With the dataset open sourced, new cases could be added either on a collective basis via a registry created by governmental or NGO’s for this purpose or administered by a respective country’s health department/ministry. Additional cases could be added, and supervised by local academic physicians, who would be best suited to detect spectrum shift in disease presentation if the virus should mutate and change its pathologic presentation.
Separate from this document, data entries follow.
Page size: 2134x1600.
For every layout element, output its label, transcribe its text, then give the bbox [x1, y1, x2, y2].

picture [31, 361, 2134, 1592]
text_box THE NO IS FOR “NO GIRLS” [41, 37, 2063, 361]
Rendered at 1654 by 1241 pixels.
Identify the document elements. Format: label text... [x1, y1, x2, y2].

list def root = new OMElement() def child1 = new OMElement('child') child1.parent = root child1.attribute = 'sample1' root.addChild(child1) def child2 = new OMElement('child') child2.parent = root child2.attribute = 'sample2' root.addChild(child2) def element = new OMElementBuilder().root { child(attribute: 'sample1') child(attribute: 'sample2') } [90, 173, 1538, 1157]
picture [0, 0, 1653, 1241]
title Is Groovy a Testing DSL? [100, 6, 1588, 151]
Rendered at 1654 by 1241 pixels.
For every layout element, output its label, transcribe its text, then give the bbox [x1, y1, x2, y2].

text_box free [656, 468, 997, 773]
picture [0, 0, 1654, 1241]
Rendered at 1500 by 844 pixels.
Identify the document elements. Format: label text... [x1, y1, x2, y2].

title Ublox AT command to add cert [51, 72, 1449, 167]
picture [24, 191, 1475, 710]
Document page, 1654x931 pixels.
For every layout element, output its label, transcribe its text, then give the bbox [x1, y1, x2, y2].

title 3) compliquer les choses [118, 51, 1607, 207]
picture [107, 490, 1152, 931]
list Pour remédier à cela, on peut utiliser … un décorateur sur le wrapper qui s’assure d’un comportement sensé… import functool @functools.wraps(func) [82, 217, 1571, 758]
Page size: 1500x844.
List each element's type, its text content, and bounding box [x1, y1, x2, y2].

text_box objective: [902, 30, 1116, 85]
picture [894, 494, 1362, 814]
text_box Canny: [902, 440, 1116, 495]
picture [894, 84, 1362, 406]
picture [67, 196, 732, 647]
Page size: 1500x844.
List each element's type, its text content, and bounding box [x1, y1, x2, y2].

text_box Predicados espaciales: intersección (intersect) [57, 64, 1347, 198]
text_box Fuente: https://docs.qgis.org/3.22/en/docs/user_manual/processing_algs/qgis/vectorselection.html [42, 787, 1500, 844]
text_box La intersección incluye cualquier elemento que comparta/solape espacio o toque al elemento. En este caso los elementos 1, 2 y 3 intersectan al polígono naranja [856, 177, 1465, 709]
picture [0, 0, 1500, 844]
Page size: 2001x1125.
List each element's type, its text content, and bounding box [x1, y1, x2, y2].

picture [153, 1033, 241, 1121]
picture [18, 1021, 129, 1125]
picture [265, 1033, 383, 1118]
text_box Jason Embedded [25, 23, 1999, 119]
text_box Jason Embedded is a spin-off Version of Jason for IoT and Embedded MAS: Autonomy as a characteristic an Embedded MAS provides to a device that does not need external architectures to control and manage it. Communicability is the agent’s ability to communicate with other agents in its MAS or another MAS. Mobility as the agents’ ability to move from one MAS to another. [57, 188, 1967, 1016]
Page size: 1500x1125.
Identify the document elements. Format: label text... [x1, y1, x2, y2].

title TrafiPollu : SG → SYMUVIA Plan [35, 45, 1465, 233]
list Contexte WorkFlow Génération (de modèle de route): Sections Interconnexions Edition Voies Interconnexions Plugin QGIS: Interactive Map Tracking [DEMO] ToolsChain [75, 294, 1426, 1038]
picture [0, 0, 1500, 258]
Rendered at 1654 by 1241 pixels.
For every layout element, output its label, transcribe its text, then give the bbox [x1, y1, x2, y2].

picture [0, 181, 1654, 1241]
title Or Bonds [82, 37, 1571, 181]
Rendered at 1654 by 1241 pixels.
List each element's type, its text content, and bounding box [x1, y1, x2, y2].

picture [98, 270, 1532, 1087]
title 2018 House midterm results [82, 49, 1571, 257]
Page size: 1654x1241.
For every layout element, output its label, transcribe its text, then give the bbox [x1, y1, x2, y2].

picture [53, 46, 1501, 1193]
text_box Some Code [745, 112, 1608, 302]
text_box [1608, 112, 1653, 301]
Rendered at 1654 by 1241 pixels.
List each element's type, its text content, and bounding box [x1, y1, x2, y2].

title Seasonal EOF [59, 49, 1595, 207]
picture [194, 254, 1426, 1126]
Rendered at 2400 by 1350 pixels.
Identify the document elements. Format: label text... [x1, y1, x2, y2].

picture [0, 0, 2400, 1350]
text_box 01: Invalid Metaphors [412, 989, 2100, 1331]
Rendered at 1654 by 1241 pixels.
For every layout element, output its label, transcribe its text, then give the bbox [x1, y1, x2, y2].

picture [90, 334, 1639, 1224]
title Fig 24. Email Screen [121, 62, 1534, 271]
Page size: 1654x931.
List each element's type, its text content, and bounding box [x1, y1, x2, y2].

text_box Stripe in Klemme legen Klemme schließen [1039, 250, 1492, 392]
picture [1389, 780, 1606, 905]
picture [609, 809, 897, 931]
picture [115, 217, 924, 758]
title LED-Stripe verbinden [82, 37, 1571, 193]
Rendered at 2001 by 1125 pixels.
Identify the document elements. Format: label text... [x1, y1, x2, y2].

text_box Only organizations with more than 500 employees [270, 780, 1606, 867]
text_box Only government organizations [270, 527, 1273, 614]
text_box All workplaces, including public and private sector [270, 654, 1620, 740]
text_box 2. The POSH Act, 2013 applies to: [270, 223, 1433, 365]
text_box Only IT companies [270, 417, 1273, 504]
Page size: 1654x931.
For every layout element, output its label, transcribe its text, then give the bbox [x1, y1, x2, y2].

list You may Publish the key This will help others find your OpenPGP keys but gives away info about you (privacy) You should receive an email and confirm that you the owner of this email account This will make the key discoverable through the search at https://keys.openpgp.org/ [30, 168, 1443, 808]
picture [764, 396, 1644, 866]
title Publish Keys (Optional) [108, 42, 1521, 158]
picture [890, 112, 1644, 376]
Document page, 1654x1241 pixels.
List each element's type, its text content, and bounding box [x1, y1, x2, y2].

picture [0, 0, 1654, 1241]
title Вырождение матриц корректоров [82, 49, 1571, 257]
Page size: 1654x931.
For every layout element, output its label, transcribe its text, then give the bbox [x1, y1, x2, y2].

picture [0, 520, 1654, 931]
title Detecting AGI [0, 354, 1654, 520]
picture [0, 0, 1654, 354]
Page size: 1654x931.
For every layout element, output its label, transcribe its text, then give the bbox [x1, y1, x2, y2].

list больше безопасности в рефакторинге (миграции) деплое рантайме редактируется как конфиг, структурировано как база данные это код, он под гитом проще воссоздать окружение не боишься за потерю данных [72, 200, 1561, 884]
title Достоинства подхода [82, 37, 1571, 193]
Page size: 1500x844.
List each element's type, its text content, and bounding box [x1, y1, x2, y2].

So, this post is predominantly aimed at my Asian colleagues who are simply by virtue of their location, present at the epicenter of this illness. To the healthcare professionals of the middle kingdom – it must be difficult to be witness to what you are seeing – I cannot even personally conceive it. You have a long tradition of excellence in the healing arts, stretching back to Hua Tuo of the Three Kingdoms and beyond. Receive my heartfelt respect for taking up the rod of Aesculapius at personal risk to yourself in order to minister to the needs of others. In conjunction with your close research colleagues, you are in a unique position to create this database – you have the clinical case knowledge and the PCR data. Furloughed or idle technologists, residents, and radiology physicians can annotate the data you provide, not only providing +disease / -disease labels on CT slice images, but bounding boxes on the areas of pulmonary involvement. While you are doing that, take the presenting chest x-ray and do the same! Those steps, by the way, can be done from home, over the internet. Once assembled into a high quality labelled dataset of a sufficient number of cases, release it publicly for the good of all people and nations. Models can be created and shared on the internet once the data is released. At the last RSNA I saw a neat open-source data lake for imaging data /DICOM called KHEOPS – perhaps this would be a way to accomplish this across users and platforms.

coronavirus
Coronavirus image from sciencemag.org – used under fair use principles for scientific purposes.

I’m aware that this post might not age well. On the other hand, I have a bit of a bully pulpit so I am going to use it. It is far too easy to fall either into hysteria or indifference when faced with a fearsome circumstance. I believe that rationality combined with empathy is the best response.